(Data for analysis begins)

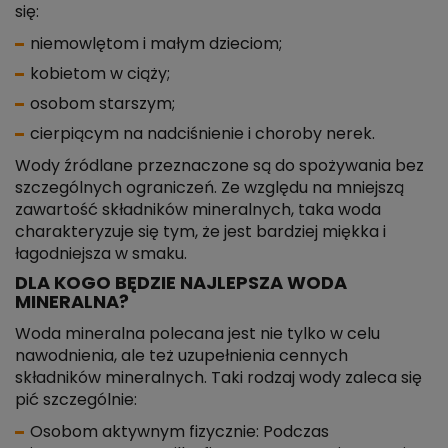
się:
niemowlętom i małym dzieciom;
kobietom w ciąży;
osobom starszym;
cierpiącym na nadciśnienie i choroby nerek.
Wody źródlane przeznaczone są do spożywania bez
szczególnych ograniczeń. Ze względu na mniejszą
zawartość składników mineralnych, taka woda
charakteryzuje się tym, że jest bardziej miękka i
łagodniejsza w smaku.
DLA KOGO BĘDZIE NAJLEPSZA WODA
MINERALNA?
Woda mineralna polecana jest nie tylko w celu
nawodnienia, ale też uzupełnienia cennych
składników mineralnych. Taki rodzaj wody zaleca się
pić szczególnie:
Osobom aktywnym fizycznie: Podczas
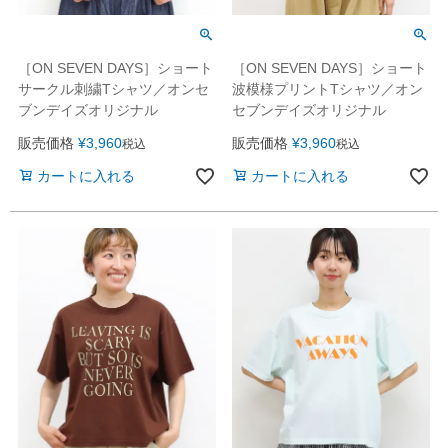
［ON SEVEN DAYS］ショート
［ON SEVEN DAYS］ショート
サークル刺繍Tシャツ／オンセ
波模様プリントTシャツ／オン
ブンデイズオリジナル
セブンデイズオリジナル
販売価格
¥
3,960
販売価格
¥
3,960
税込
税込
カートに入れる
カートに入れる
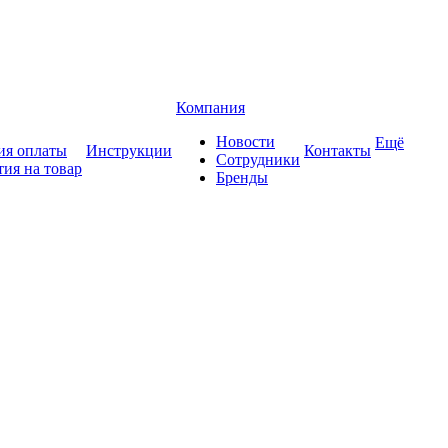
Компания
Новости
Ещё
ия оплаты
Инструкции
Контакты
Сотрудники
тия на товар
Бренды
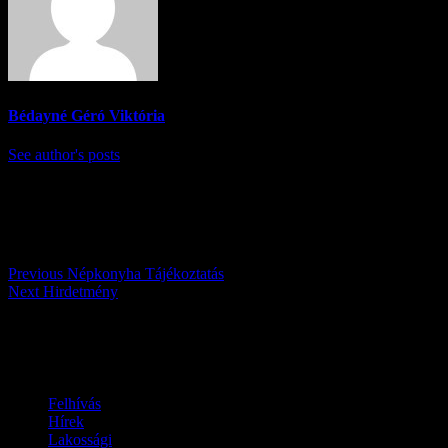
Bédayné Géró Viktória
See author's posts
Post navigation
Previous
Népkonyha Tájékoztatás
Next
Hirdetmény
Továbbiak
Felhívás
Hírek
Lakossági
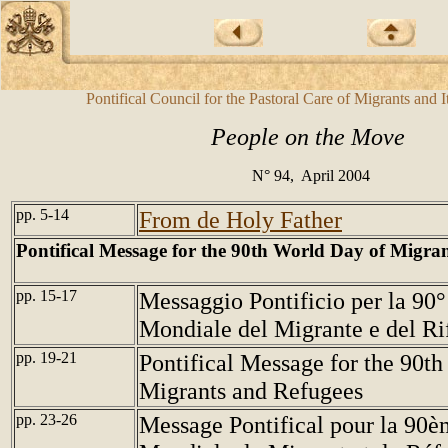
Pontifical Council for the Pastoral Care of Migrants and I
People on the Move
N° 94, April 2004
pp. 5-14
From de Holy Father
Pontifical Message for the 90th World Day of Migra
pp. 15-17
Messaggio Pontificio per la 90°
Mondiale del Migrante e del Ri
pp. 19-21
Pontifical Message for the 90t
Migrants and Refugees
pp. 23-26
Message Pontifical pour la 90è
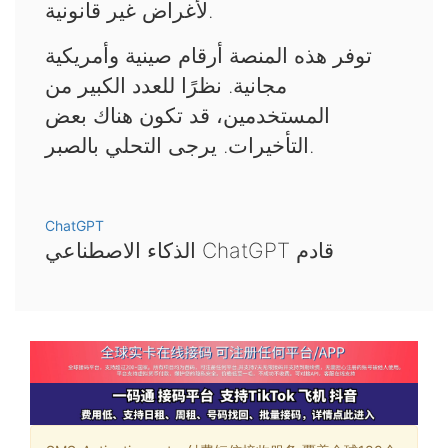
لأغراض غير قانونية.
توفر هذه المنصة أرقام صينية وأمريكية
مجانية. نظرًا للعدد الكبير من
المستخدمين، قد تكون هناك بعض
التأخيرات. يرجى التحلي بالصبر.
ChatGPT
الذكاء الاصطناعي ChatGPT قادم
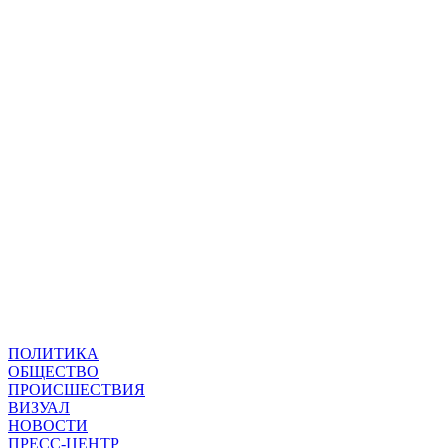
ПОЛИТИКА
ОБЩЕСТВО
ПРОИСШЕСТВИЯ
ВИЗУАЛ
НОВОСТИ
ПРЕСС-ЦЕНТР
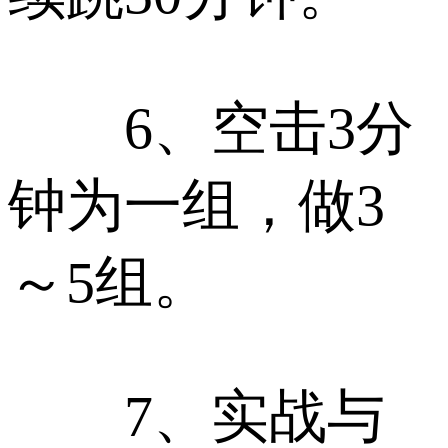
6、空击3分
钟为一组，做3
～5组。
7、实战与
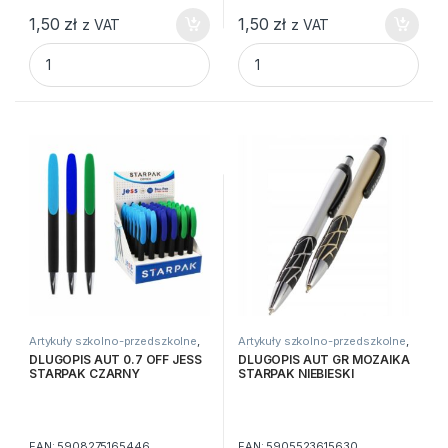
1,50
zł
1,50
zł
z VAT
z VAT
CIENKOPIS NIEBIESKI 0,4mm GR-380 GRAND quantity
CIENKOPIS ZIELONY 0,4mm G
Artykuły szkolno-przedszkolne
,
Artykuły szkolno-przedszkolne
,
Długopisy
,
Do pisania
,
Zwykłe
Długopisy
,
Do pisania
,
Zwykłe
DLUGOPIS AUT 0.7 OFF JESS
DLUGOPIS AUT GR MOZAIKA
STARPAK CZARNY
STARPAK NIEBIESKI
EAN:
5908275165446
EAN:
5905523615630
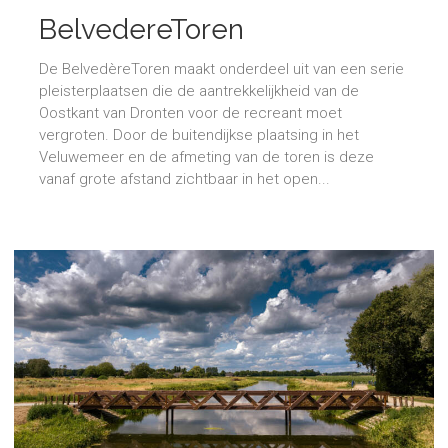
BelvedereToren
De BelvedèreToren maakt onderdeel uit van een serie
pleisterplaatsen die de aantrekkelijkheid van de
Oostkant van Dronten voor de recreant moet
vergroten. Door de buitendijkse plaatsing in het
Veluwemeer en de afmeting van de toren is deze
vanaf grote afstand zichtbaar in het open...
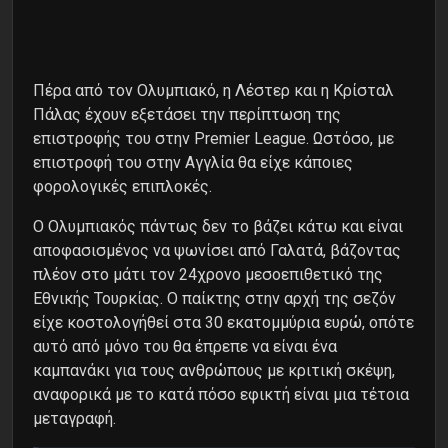
Πέρα από τον Ολυμπιακό, η Λέστερ και η Κρίσταλ
Πάλας έχουν εξετάσει την περίπτωση της
επιστροφής του στην Premier League. Ωστόσο, με
επιστροφή του στην Αγγλία θα είχε κάποιες
φορολογικές επιπλοκές.
Ο Ολυμπιακός πάντως δεν το βάζει κάτω και είναι
αποφασισμένος να ψωνίσει από Γαλατά, βάζοντας
πλέον στο μάτι τον 24χρονο μεσοεπιθετικό της
Εθνικής Τουρκίας. Ο παίκτης στην αρχή της σεζόν
είχε κοστολογήθεί στα 30 εκατομμύρια ευρώ, οπότε
αυτό από μόνο του θα έπρεπε να είναι ένα
καμπανάκι για τους ανθρώπους με κριτική σκέψη,
αναφορικά με το κατά πόσο εφικτή είναι μια τέτοια
μεταγραφή.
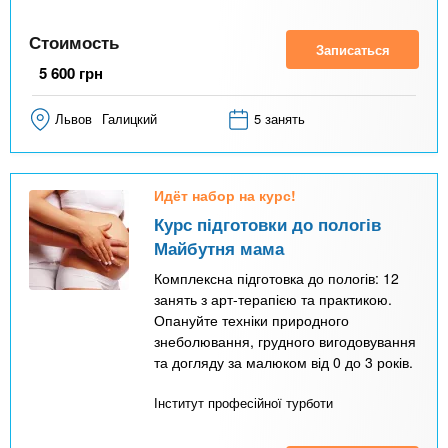
Стоимость
Записаться
5 600
грн
Львов
Галицкий
5 занять
Идёт набор на курс!
Курс підготовки до пологів
Майбутня мама
Комплексна підготовка до пологів: 12
занять з арт-терапією та практикою.
Опануйте техніки природного
знеболювання, грудного вигодовування
та догляду за малюком від 0 до 3 років.
Інститут професійної турботи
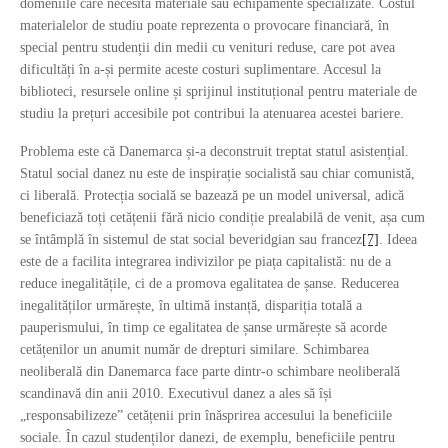
domeniile care necesită materiale sau echipamente specializate. Costul
materialelor de studiu poate reprezenta o provocare financiară, în
special pentru studenții din medii cu venituri reduse, care pot avea
dificultăți în a-și permite aceste costuri suplimentare. Accesul la
biblioteci, resursele online și sprijinul instituțional pentru materiale de
studiu la prețuri accesibile pot contribui la atenuarea acestei bariere.
Problema este că Danemarca și-a deconstruit treptat statul asistențial.
Statul social danez nu este de inspirație socialistă sau chiar comunistă,
ci liberală. Protecția socială se bazează pe un model universal, adică
beneficiază toți cetățenii fără nicio condiție prealabilă de venit, așa cum
se întâmplă în sistemul de stat social beveridgian sau francez
[7]
. Ideea
este de a facilita integrarea indivizilor pe piața capitalistă: nu de a
reduce inegalitățile, ci de a promova egalitatea de șanse. Reducerea
inegalităților urmărește, în ultimă instanță, dispariția totală a
pauperismului, în timp ce egalitatea de șanse urmărește să acorde
cetățenilor un anumit număr de drepturi similare. Schimbarea
neoliberală din Danemarca face parte dintr-o schimbare neoliberală
scandinavă din anii 2010. Executivul danez a ales să își
„responsabilizeze” cetățenii prin înăsprirea accesului la beneficiile
sociale. În cazul studenților danezi, de exemplu, beneficiile pentru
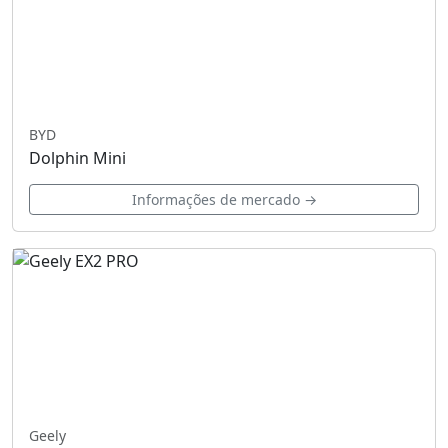
BYD
Dolphin Mini
Informações de mercado →
Geely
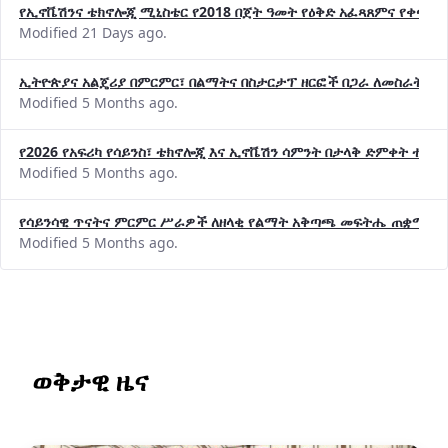
Modified 21 Days ago.
ኢትዮጵያና አልጄሪያ በምርምር፣ በልማትና በስታርታፕ ዘርፎች በጋራ ለመስራት መከሩ
Modified 5 Months ago.
የ2026 የአፍሪካ የሳይንስ፣ ቴክኖሎጂ እና ኢኖቬሽን ሳምንት በታላቅ ድምቀት ተጠና
Modified 5 Months ago.
የሳይንሳዊ ጥናትና ምርምር ሥራዎች ለዘላቂ የልማት አቅጣጫ መፍትሔ ጠቋሚ መ
Modified 5 Months ago.
ወቅታዊ ዜና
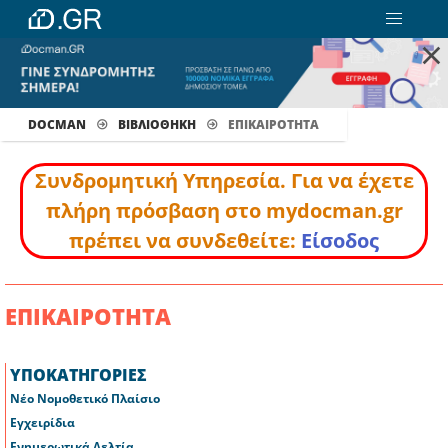
×
DOCMAN
ΒΙΒΛΙΟΘΗΚΗ
ΕΠΙΚΑΙΡΟΤΗΤΑ
Συνδρομητική Υπηρεσία. Για να έχετε
πλήρη πρόσβαση στο mydocman.gr
πρέπει να συνδεθείτε:
Είσοδος
ΕΠΙΚΑΙΡΟΤΗΤΑ
ΥΠΟΚΑΤΗΓΟΡΙΕΣ
Νέο Νομοθετικό Πλαίσιο
Εγχειρίδια
Ενημερωτικά Δελτία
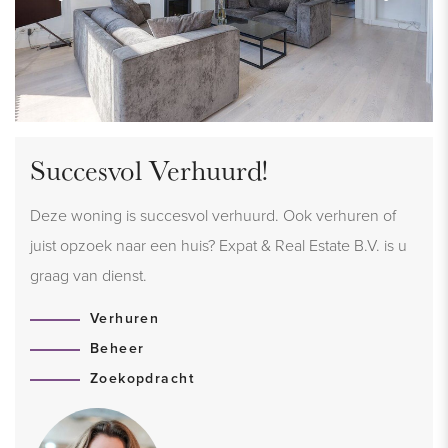
Succesvol Verhuurd!
Deze woning is succesvol verhuurd. Ook verhuren of
juist opzoek naar een huis? Expat & Real Estate B.V. is u
graag van dienst.
Verhuren
Beheer
Zoekopdracht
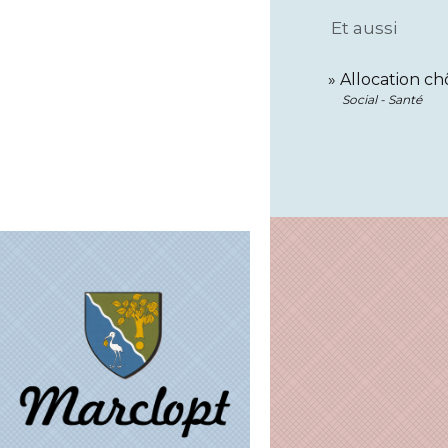
Et aussi
Allocation ch
Social - Santé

(Data for analysis ends)

**Task**
Work through the records line by line and tally those with the word "Danemarca". Report only the total.

**Your response**
2